Le chef de l’État se confie dans Conversations privées avec le Président
Confessions et propos peu flatteurs pour son pré-bilan. Les journalistes Antonin André d’Europe 1 et Karim Rissouli de France 5 ont rencontré 32 fois François Hollande, entre le 17 février 2012 et le 24 mai 2016, afin de préparer l’ouvrage. Sur 350 pages, ils ont recueilli en temps réel de longs monologues du Président de la République, à travers lesquels il livre sa vérité, ses hésitations, et ses doutes sur les évènements heureux et tragiques de son mandat.
Extraits de quelques déclarations choc
J'ai fait cette annonce de l'inversion de la courbe du chômage parce que je croyais encore que la croissance serait de 0,7-0,8, elle sera finalement de 0,1 ou de 0,2. Puis je répète cet engagement lors des vœux le 31 décembre 2012. J'ai eu tort!
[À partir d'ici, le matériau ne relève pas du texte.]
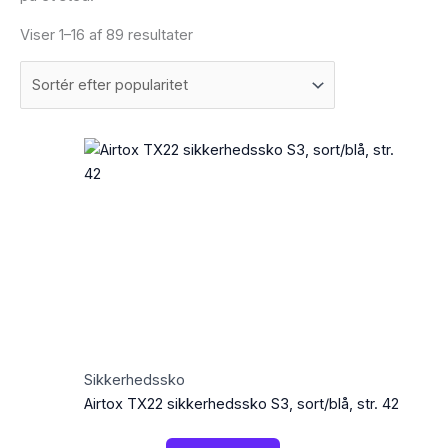
Viser 1–16 af 89 resultater
Sikkerhedssko
Airtox TX22 sikkerhedssko S3, sort/blå, str. 42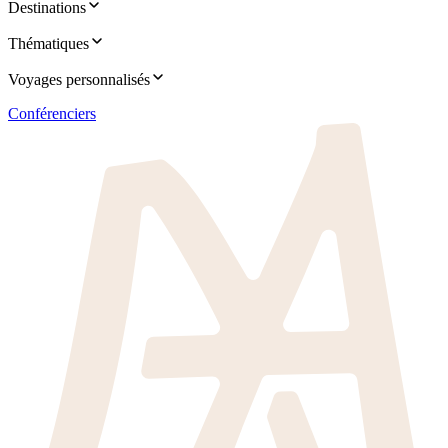
Destinations
Thématiques
Voyages personnalisés
Conférenciers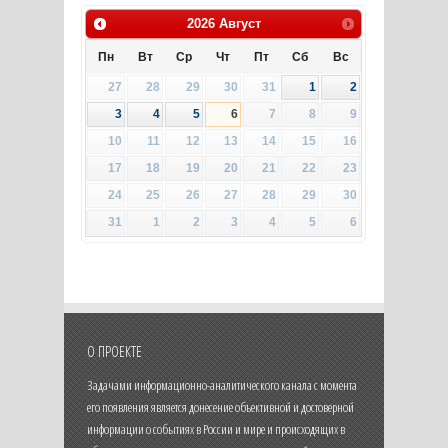
2026
Август
Пн
Вт
Ср
Чт
Пт
Сб
Вс
27
28
29
30
31
1
2
3
4
5
6
7
8
9
10
11
12
13
14
15
16
17
18
19
20
21
22
23
24
25
26
27
28
29
30
31
1
2
3
4
5
6
О ПРОЕКТЕ
Задачами информационно-аналитического канала с момента
его появления является донесение объективной и достоверной
информации о событиях в России и мире и происходящих в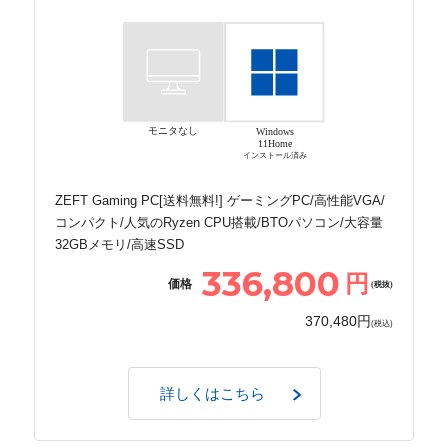
モニタなし
Windows
11Home
インストール済み
ZEFT Gaming PC[送料無料!] ゲーミングPC/高性能VGA/
コンパクト/人気のRyzen CPU搭載/BTOパソコン/大容量
32GBメモリ/高速SSD
336,800
円
価格
(税抜)
370,480円
(税込)
詳しくはこちら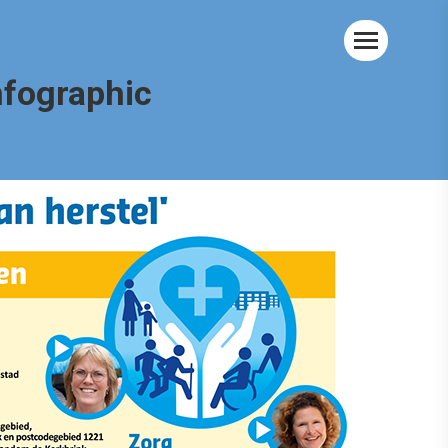
nfographic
Je n'ai pas eu de bol ! En même temps j'aurais pu gagner.
J'aurais pu matériellement faire interdire le livre. Les éditeurs et peut-être même Valérie ont pensé que j’aurais été capable, si j'avais su que le livre sortait, de le faire interdire ! Ils l'ont fait éditer à l'étranger ! C'est quand même une conception du pouvoir totalement étrangère à la mienne. [...] Aujourd’hui c'est impossible. Ne serait-ce que parce qu'il peut y avoir un livre sur internet.
J'assiste à cette folie qui s'empare des chaînes d'information, qui multiplient les interviews de cette gamine avec une complaisance inouïe ! On sait maintenant que Libé a payé 50 euros pour l'interviewer ! Ça en dit long sur notre système d'information ! Peut-être que les chaînes d'info l'ont aussi payée ?! Qui sait ?
Sa ligne est la même que celle qu’il défendait en 1986 lorsqu’il était ministre de Chirac, la même que lorsqu’il était à Matignon en 1995. Il sera le candidat de la droite libérale mâtinée d’un peu de chiraco-gaullisme pour la politique étrangère.
J’ai pris des décisions lourdes pendant ces 3 jours (en janvier 2015 pendant la traque des auteurs de l’attentat de Charlie Hebdo, ndlr), mais finalement moins lourdes que sur le Mali ou la Centrafrique. Des soldats sont morts là-bas et c’est moi qui les ai envoyés. La mort d’Hervé Gourdel, ça aussi c’est ma responsabilité. Là, j’ai montré que le pays était dirigé. Dirigé par moi. Le pays est tenu. Il y a eu un moment où tout aurait pu basculer dans la rancœur, la haine. Ça n’a pas été le cas. La France s’est découverte elle-même, elle a montré qu’elle avait confiance en elle, notamment à travers la reconnaissance internationale de ce que le pays représente et de ce que son président représente.
Le mariage ? Je n’y suis pas opposé par principe, mais j’arrive à un âge où ça devient moins probable. Mais c’est possible, oui…
Bolloré éradique tout ce qui pouvait être esprit contestataire, à commencer par Les Guignols. [...] Quand Bolloré est venu me voir, il m'a dit : 'On va reprendre Le Grand Journal, Les Guignols ça deviendra une émission internationale'. Puis il me dit qu'il va faire venir une nouvelle génération de comiques : Dany Boon et Arthur ! Comme il a un physique plutôt moderne, Bolloré, on ne le voit pas venir mais c'est un catho intégriste en réalité ! […] Je pense qu'il faut se méfier de Bolloré. Mais pas simplement politiquement. Ceux qui ne s'en sont pas méfiés sont morts. C'est un pirate !
Qu'est-ce qu'on va retenir du quinquennat ? La réforme sur la fin de vie, le service civique, le développement du numérique, la loi santé... Il faut absolument en terminer avec l'idée que François Hollande, c'est le pacte de responsabilité, le mariage homosexuel, les rythmes scolaires et les impôts. Il y a déjà des moments forts qui peuvent laisser une trace dans l'histoire de ce quinquennat. En politique extérieure notamment : le Mali, la Syrie. Pour la politique intérieure, la loi Macron, la loi sur la transparence, ou encore la conférence sur le climat. On peut déjà constituer un certain nombre de temps réussis, de symboles. [...] L'international fait beaucoup pour la trace qu'on laisse.
Si je perds la présidentielle, j'en prendrais pour cinq ans. J'aurai 67 ans en 2022, donc si je perds j'arrête la politique. Que Pourrais-je faire ? Me représenter pour être député ou maire de Tulle ? Comme Giscard en son temps ? Mais lui était jeune. Il avait 55 ans. Sarkozy est jeune aussi. Quand on a été un jeune président, même si on a été confronté à la défaite, on peut revenir. Moi non.